Monsignor Bitanga was not just a priest, he was also a family man. I have seen him as a caring uncle to his many nephews and nieces. Sometime in 2000, I received an urgent phone call from him. Sounding distressed, he said that his nephew was dying of cancer and that he needed me. I was surprised as I could not figure out how, as an immigration attorney, I could be of any help to someone who is dying. So my question was, “how can I help, Monsignor?” He answered that his nephew’s dying wish was to take an oath of allegiance as a U.S. citizen at the hospital. I then started making arrangements with an immigration officer to go to the hospital to comply with his nephew’s wish. His nephew became a U.S. citizen but passed on shortly thereafter. Monsignor was downhearted, and I witnessed his care and unconditional love for family.
For many years, Monsignor and I would be in the same places and events for our community. We worked as board members in the same non-profit organizations, we shared good memories working with our community until we ended up being really good friends. I called on him for spiritual guidance during moments when I felt weak and facing life’s many challenges. He would put every situation in the right spiritual perspective and reminded me to remain with God always. Just like thousands of immigrants in the San Francisco Bay Area who received Monsignor’s blessings during their milestones, I too, had received God’s blessings through him. He blessed our four law offices including the one in Manila; and, more recently, he blessed me and my husband during our renewal of vows on our 25th wedding anniversary.
On February 2, 2016, as I was about to leave my San Francisco office at around six in the evening, I got a call from my friend Bernadette Sy.

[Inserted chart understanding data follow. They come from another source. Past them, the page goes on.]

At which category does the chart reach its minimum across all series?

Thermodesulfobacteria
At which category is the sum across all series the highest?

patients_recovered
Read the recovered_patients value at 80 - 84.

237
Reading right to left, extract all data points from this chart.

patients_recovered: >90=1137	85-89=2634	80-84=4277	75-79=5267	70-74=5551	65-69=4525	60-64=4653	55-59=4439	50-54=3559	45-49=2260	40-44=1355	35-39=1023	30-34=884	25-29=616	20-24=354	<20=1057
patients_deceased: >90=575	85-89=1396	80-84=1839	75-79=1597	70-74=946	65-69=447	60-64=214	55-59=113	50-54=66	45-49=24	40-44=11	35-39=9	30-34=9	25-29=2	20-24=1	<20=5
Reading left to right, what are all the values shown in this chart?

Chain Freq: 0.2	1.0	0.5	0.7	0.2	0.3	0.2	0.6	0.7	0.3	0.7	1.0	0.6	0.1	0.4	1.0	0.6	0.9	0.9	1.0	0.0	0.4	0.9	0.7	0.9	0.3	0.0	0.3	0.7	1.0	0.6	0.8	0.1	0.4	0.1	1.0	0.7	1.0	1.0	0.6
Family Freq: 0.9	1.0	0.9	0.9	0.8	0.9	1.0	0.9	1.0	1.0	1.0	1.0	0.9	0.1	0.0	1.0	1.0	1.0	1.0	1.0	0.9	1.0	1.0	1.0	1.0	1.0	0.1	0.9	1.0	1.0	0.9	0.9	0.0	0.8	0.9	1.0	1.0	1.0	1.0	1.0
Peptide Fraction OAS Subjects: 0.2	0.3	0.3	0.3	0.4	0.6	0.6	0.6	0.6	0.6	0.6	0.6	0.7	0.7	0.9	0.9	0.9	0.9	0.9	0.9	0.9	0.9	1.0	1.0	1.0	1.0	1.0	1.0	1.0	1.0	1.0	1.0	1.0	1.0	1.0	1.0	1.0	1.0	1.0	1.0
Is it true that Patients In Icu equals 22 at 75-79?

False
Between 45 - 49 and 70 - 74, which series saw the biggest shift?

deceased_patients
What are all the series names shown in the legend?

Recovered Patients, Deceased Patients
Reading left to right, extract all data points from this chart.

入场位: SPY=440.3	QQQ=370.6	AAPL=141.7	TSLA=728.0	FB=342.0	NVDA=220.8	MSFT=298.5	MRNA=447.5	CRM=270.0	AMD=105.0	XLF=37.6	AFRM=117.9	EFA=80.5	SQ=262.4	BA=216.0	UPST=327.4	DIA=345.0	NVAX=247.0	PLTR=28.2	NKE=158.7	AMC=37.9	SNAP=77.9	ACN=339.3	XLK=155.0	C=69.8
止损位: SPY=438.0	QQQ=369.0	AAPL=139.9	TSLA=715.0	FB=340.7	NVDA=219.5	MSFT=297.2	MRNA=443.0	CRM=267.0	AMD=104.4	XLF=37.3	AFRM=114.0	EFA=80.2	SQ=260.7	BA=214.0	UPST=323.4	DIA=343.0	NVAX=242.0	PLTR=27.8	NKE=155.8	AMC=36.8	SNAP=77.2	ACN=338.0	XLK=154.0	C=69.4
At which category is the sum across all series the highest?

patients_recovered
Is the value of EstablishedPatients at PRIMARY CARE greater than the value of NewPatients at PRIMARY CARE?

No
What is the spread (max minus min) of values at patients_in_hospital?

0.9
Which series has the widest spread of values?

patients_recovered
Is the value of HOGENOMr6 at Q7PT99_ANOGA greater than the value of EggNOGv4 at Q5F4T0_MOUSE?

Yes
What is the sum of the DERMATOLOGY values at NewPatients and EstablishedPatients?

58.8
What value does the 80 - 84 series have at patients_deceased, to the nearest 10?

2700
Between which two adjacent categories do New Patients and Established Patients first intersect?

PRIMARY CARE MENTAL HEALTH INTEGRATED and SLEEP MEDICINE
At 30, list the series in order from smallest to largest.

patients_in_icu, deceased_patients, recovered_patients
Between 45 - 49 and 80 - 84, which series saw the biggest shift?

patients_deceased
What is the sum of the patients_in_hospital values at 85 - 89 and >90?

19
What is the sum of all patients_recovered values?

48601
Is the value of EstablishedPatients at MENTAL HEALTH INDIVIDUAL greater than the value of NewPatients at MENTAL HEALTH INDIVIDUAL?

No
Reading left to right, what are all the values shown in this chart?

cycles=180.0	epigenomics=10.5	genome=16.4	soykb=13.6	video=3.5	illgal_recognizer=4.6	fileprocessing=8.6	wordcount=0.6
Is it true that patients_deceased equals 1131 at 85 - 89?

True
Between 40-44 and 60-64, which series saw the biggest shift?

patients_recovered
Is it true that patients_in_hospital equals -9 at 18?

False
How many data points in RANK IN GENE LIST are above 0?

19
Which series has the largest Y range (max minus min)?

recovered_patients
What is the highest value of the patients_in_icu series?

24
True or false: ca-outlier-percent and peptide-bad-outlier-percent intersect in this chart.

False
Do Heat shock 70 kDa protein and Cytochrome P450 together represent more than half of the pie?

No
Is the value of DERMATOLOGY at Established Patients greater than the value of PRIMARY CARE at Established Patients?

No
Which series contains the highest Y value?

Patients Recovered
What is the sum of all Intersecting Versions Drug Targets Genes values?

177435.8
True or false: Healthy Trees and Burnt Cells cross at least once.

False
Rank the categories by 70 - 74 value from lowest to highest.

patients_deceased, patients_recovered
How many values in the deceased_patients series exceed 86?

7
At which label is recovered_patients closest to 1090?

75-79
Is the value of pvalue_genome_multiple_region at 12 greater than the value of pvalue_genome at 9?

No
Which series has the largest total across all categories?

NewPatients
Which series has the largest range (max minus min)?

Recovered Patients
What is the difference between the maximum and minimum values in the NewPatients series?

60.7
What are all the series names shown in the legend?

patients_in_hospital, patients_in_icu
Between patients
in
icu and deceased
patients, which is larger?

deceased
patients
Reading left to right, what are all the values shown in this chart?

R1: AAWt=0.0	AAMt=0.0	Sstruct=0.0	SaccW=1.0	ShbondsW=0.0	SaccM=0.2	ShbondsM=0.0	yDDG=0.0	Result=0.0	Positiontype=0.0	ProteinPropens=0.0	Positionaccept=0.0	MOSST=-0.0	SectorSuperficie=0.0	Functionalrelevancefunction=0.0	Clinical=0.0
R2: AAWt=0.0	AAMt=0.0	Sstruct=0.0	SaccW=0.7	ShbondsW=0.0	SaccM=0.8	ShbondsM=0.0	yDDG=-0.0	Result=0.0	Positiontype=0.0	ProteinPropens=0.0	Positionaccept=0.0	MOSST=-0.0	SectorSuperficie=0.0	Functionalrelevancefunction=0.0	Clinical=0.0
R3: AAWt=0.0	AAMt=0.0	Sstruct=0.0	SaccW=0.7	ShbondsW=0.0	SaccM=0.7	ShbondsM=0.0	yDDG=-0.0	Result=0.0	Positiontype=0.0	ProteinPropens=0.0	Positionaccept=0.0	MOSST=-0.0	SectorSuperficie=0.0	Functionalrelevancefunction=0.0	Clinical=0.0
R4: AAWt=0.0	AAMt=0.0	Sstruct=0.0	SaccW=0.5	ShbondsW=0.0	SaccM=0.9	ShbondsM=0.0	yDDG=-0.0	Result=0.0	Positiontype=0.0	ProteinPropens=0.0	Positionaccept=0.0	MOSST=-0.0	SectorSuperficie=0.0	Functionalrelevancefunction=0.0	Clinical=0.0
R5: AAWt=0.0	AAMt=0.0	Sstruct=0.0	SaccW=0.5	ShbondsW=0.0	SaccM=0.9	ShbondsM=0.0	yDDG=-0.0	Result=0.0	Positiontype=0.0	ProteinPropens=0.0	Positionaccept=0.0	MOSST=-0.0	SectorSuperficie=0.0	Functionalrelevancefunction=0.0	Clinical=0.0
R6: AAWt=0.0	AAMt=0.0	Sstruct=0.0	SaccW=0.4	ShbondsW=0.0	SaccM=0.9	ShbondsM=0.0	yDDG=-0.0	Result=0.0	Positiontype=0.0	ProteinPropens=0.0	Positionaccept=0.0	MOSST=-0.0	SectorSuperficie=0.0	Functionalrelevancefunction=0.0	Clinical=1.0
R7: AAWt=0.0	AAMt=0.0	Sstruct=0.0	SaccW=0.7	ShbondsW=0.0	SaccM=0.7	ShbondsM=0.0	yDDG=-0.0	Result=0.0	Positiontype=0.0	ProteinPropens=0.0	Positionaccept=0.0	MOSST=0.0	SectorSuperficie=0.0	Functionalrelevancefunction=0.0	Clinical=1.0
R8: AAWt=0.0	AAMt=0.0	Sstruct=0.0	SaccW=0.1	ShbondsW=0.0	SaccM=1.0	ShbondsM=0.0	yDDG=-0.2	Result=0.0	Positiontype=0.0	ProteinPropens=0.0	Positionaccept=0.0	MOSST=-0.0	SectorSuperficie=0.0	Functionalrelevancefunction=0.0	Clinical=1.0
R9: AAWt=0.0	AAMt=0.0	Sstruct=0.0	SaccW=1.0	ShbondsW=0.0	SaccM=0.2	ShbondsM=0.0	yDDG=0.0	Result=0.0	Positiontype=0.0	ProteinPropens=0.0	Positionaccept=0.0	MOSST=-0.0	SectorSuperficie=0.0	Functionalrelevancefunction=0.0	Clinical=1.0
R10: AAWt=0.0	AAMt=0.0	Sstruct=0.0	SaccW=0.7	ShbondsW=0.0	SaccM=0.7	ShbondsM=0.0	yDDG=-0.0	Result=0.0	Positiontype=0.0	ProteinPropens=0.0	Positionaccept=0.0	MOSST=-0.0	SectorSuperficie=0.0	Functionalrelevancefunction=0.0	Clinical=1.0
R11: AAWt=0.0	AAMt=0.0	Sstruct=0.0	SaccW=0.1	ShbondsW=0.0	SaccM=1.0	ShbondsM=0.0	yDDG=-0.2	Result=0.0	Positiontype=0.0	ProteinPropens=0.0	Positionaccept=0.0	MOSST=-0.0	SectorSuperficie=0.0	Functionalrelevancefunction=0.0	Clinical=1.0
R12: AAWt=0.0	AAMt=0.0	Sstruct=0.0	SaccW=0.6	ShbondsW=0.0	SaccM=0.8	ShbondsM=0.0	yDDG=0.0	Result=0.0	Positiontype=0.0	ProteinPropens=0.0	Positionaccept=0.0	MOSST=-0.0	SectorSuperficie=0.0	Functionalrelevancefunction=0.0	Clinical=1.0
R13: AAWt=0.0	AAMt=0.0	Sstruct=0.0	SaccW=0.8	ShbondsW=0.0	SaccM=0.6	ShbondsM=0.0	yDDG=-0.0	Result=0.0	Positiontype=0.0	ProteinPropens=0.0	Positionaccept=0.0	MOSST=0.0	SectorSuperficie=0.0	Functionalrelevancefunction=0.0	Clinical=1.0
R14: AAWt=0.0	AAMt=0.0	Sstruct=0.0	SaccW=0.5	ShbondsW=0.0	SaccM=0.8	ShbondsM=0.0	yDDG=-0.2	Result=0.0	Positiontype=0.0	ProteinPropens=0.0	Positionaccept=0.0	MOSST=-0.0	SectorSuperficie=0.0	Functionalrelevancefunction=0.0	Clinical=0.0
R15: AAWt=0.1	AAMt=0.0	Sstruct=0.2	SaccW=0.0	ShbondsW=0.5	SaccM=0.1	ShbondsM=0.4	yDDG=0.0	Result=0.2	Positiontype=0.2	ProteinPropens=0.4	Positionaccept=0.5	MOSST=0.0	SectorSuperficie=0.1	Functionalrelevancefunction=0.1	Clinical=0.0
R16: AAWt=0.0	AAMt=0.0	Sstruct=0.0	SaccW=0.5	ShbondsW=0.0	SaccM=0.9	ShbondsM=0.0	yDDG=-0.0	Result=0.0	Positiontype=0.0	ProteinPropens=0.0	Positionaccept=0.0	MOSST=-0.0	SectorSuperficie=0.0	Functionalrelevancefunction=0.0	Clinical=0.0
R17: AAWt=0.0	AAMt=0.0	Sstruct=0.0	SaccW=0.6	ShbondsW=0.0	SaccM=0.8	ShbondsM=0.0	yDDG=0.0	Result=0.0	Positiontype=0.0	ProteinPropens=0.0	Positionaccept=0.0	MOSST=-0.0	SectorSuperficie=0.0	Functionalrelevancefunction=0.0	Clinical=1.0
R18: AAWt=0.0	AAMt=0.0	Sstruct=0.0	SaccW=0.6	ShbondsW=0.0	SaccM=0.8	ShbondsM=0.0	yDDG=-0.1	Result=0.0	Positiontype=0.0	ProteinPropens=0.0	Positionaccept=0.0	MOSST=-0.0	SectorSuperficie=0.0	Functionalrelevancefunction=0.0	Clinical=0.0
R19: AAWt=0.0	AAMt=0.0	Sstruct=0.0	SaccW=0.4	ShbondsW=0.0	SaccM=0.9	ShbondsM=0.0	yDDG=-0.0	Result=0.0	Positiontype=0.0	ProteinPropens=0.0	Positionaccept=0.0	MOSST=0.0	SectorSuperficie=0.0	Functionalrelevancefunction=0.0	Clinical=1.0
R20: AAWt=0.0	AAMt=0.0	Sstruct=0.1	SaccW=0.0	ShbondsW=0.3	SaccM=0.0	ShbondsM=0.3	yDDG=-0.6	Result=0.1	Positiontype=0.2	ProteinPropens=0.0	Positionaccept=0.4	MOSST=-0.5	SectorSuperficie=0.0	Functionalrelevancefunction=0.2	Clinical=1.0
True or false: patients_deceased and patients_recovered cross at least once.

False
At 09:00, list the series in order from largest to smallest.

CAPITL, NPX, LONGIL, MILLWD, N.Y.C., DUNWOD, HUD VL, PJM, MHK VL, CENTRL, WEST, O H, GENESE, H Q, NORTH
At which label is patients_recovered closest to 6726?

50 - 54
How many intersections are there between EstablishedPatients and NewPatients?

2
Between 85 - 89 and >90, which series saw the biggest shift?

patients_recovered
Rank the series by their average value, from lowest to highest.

She asked, “Have you heard about Monsignor?”, she cried and hanged up. I also cried and felt pain like a sharp knife piercing through my chest, as I got confirmation that indeed Monsignor Bitanga, my friend, my spiritual guide passed away on February 3, 2016 in the Philippines.
For those, who knew Monsignor Fred Al Bitanga, the phrase “…when I am six feet below the ground…” always preceded a statement he wanted to convey; it was also an indication that he was ready to go to the ‘next life’. Now that you are “six feet below the ground”, Monsignor, you had 82 years of life filled with love and compassion. As you used to say, “it’s not our plan…… but God’s plan.” You have touched my life and though I will miss you, I will also celebrate that you are already in God’s presence and I know that you will be a guardian angel watching over us. Farewell, Monsignor Fred.